Hadschi Baba

Die Abenteuer des Hadschi Baba aus Isfahan

James Morier

Inhaltsverzeichnis

Achtunddreißigstes Kapitel - Ein grauenvolles Erlebnis Hadschis

Einige Tage später ward das Lager abgebrochen, und der Schah kehrte in sein Winterquartier nach Teheran mit der gleichen Feierlichkeit und Pracht zurück, wie er es verlassen hatte. Meine Stellung als Unterleutnant des Großexekutors hatte ich wieder angetreten und war, um strenge Ordnung während des Marsches aufrecht zu erhalten, gerade dabei, den mir unterstellten Leuten einige Weisungen zu geben, als ich den Auftrag erhielt, einen Boten nach Teheran mit dem Befehle zu schicken, die ›Bäsigers‹ (Tänzerinnen sowohl als Sängerinnen) möchten sich in Suleimanijé bereithalten, um den Schah bei seiner Ankunft dort zu empfangen.

Dieser Befehl brachte mir meine längst vergessene Seneb wieder in Erinnerung, und alle zärtlichen Regungen, die infolge meines bewegten Lebens so lange geschlummert hatten, erwachten nun aufs neue. Seit unsrer ersten Begegnung waren sieben Monate verstrichen, und wenn ich auch unterdessen nur mit Männern verkehrt hatte, deren rohe Sitten angetan waren, jede zartere Empfindung in mir zu ertöten, so malte ich mir dennoch ihre jetzige Lage in so entsetzlicher Weise aus, fühlte mich an allem so schuldig, daß mir jedesmal, sooft mir die Sache in den Sinn kam, ein Stich durchs Herz ging. »Ob meine Sorgen begründet sind, wird sich bald zeigen,« dachte ich; »in wenigen Tagen erreichen wir Suleimanijé, wo sich ihr Geschick entscheiden muß.«

Als wir dort ankamen, ritt ich an der Spitze des Zuges voraus, um im Palaste nachzusehen, ob alle Vorbereitungen richtig getroffen wären.

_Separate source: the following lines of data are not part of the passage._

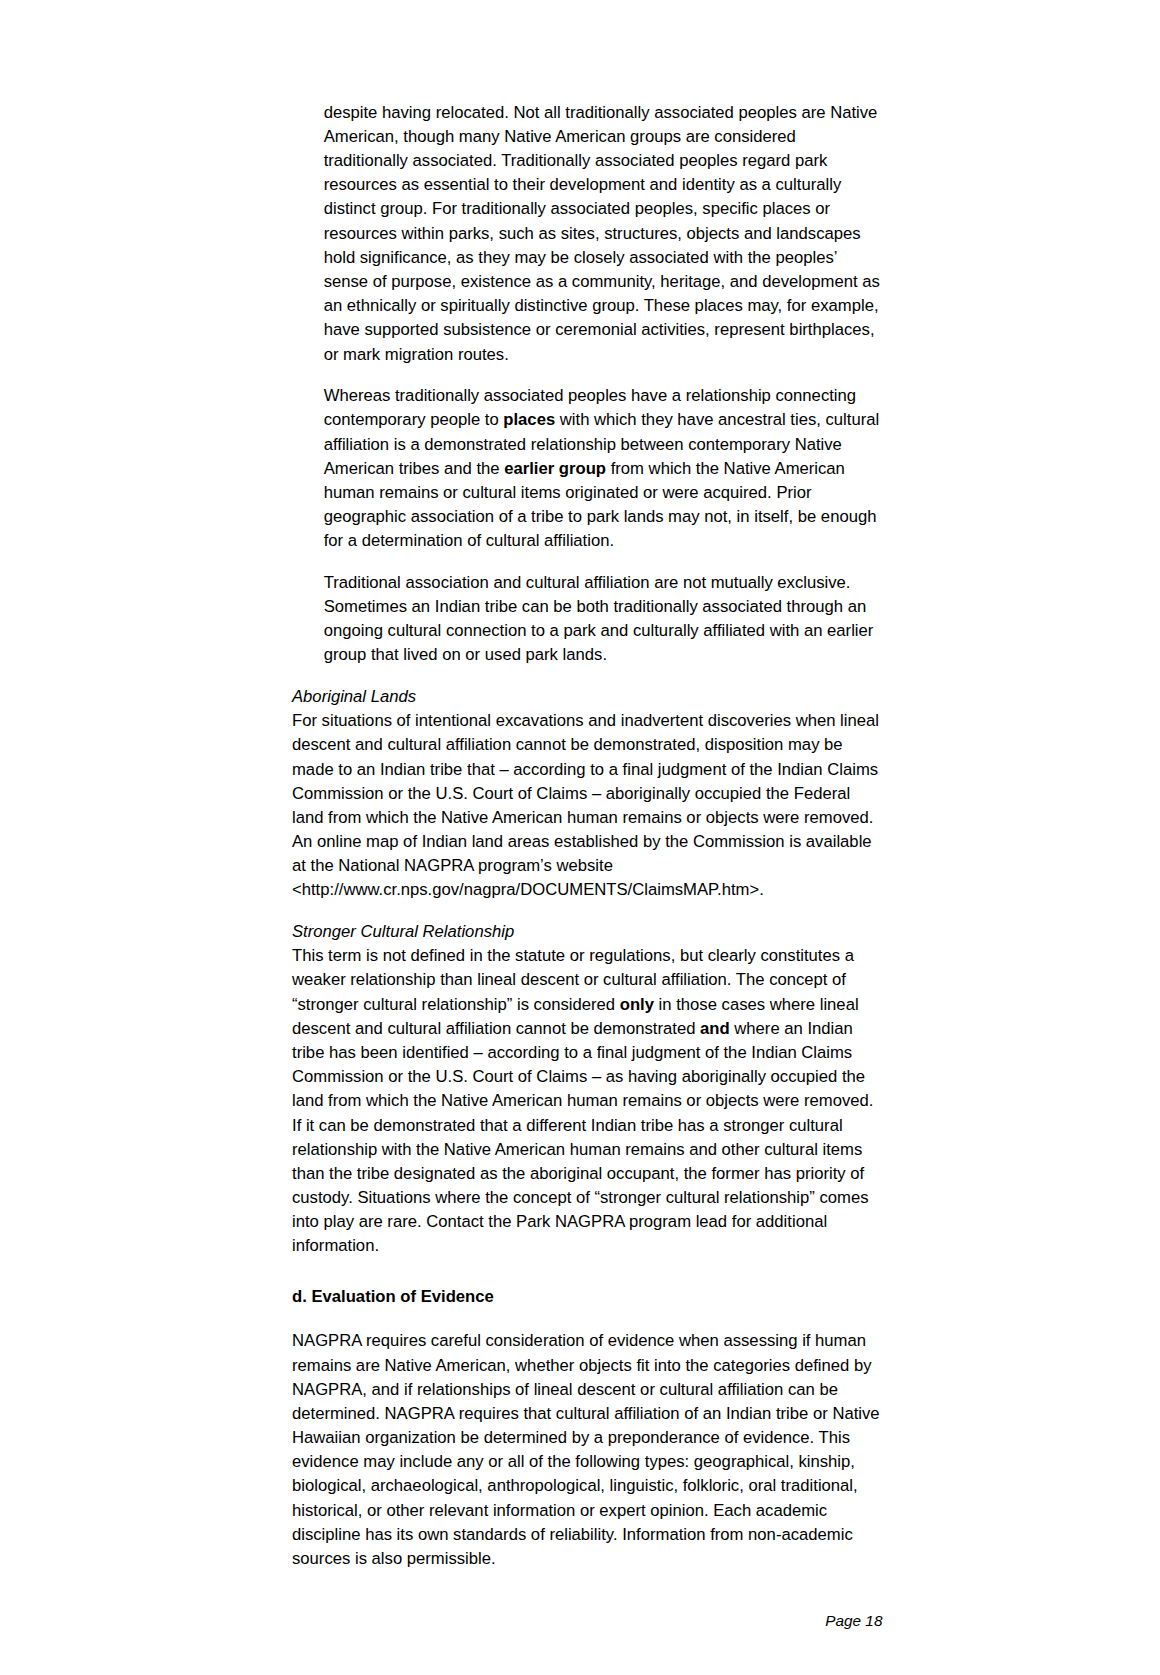despite having relocated. Not all traditionally associated peoples are Native American, though many Native American groups are considered traditionally associated. Traditionally associated peoples regard park resources as essential to their development and identity as a culturally distinct group. For traditionally associated peoples, specific places or resources within parks, such as sites, structures, objects and landscapes hold significance, as they may be closely associated with the peoples’ sense of purpose, existence as a community, heritage, and development as an ethnically or spiritually distinctive group. These places may, for example, have supported subsistence or ceremonial activities, represent birthplaces, or mark migration routes.
Whereas traditionally associated peoples have a relationship connecting contemporary people to places with which they have ancestral ties, cultural affiliation is a demonstrated relationship between contemporary Native American tribes and the earlier group from which the Native American human remains or cultural items originated or were acquired. Prior geographic association of a tribe to park lands may not, in itself, be enough for a determination of cultural affiliation.
Traditional association and cultural affiliation are not mutually exclusive. Sometimes an Indian tribe can be both traditionally associated through an ongoing cultural connection to a park and culturally affiliated with an earlier group that lived on or used park lands.
Aboriginal Lands
For situations of intentional excavations and inadvertent discoveries when lineal descent and cultural affiliation cannot be demonstrated, disposition may be made to an Indian tribe that – according to a final judgment of the Indian Claims Commission or the U.S. Court of Claims – aboriginally occupied the Federal land from which the Native American human remains or objects were removed. An online map of Indian land areas established by the Commission is available at the National NAGPRA program’s website <http://www.cr.nps.gov/nagpra/DOCUMENTS/ClaimsMAP.htm>.
Stronger Cultural Relationship
This term is not defined in the statute or regulations, but clearly constitutes a weaker relationship than lineal descent or cultural affiliation. The concept of “stronger cultural relationship” is considered only in those cases where lineal descent and cultural affiliation cannot be demonstrated and where an Indian tribe has been identified – according to a final judgment of the Indian Claims Commission or the U.S. Court of Claims – as having aboriginally occupied the land from which the Native American human remains or objects were removed. If it can be demonstrated that a different Indian tribe has a stronger cultural relationship with the Native American human remains and other cultural items than the tribe designated as the aboriginal occupant, the former has priority of custody. Situations where the concept of “stronger cultural relationship” comes into play are rare. Contact the Park NAGPRA program lead for additional information.
d. Evaluation of Evidence
NAGPRA requires careful consideration of evidence when assessing if human remains are Native American, whether objects fit into the categories defined by NAGPRA, and if relationships of lineal descent or cultural affiliation can be determined. NAGPRA requires that cultural affiliation of an Indian tribe or Native Hawaiian organization be determined by a preponderance of evidence. This evidence may include any or all of the following types: geographical, kinship, biological, archaeological, anthropological, linguistic, folkloric, oral traditional, historical, or other relevant information or expert opinion. Each academic discipline has its own standards of reliability. Information from non-academic sources is also permissible.
Page 18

Als ich in die Nähe der Haremsmauern gelangte, hinter denen die ›Bäsigers‹ bereits wohnten, vernahm ich die Klänge von Stimmen und Musikinstrumenten. Was hätte ich nicht darum gegeben, mit Seneb sprechen oder sie wenigstens aus der Ferne beobachten zu können! Aber ich wußte, es wäre unklug gewesen, mich zu eingehend nach ihr zu erkundigen; daraus konnte ein für sie und mich gleich gefahrdrohender Verdacht entstehen, der für uns beide wohl augenblickliches Verderben bedeutet hätte. Mich jetzt über die Sache zu sehr aufzuregen, hatte auch gar keinen Zweck, denn ein Salutschuß der Kamelartillerie verkündete, der Schah sei soeben aus dem Sattel gestiegen.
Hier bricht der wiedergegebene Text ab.